◆ Work order: Every entry is to be returned unchanged, and no picture is to be included.
*** Block opens ***
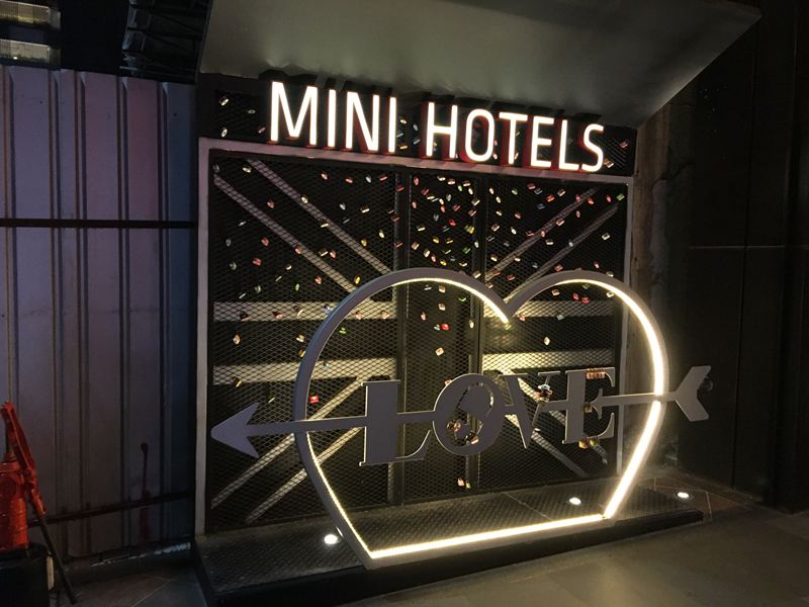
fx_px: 678
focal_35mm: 29
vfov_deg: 48.2
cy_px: 304
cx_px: 404
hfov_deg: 61.7
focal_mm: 4.15
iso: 50
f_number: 2.2
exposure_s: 1/4
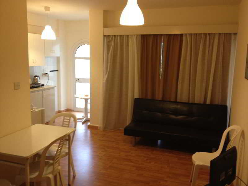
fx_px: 251
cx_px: 124
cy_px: 93
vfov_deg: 40.7
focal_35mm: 35
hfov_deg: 52.6
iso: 80
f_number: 2.4
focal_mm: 4.28
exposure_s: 1/20
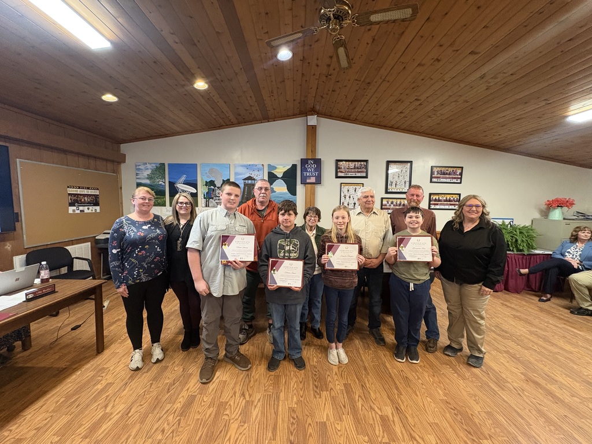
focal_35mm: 14
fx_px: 239
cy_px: 222
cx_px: 296
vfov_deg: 85.7
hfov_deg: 102.1
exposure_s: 1/60
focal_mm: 2.22
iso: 400
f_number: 2.2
*** Block closes ***
◆ Result:
fx_px: 678
focal_35mm: 29
vfov_deg: 48.2
cy_px: 304
cx_px: 404
hfov_deg: 61.7
focal_mm: 4.15
iso: 50
f_number: 2.2
exposure_s: 1/4
fx_px: 251
cx_px: 124
cy_px: 93
vfov_deg: 40.7
focal_35mm: 35
hfov_deg: 52.6
iso: 80
f_number: 2.4
focal_mm: 4.28
exposure_s: 1/20
focal_35mm: 14
fx_px: 239
cy_px: 222
cx_px: 296
vfov_deg: 85.7
hfov_deg: 102.1
exposure_s: 1/60
focal_mm: 2.22
iso: 400
f_number: 2.2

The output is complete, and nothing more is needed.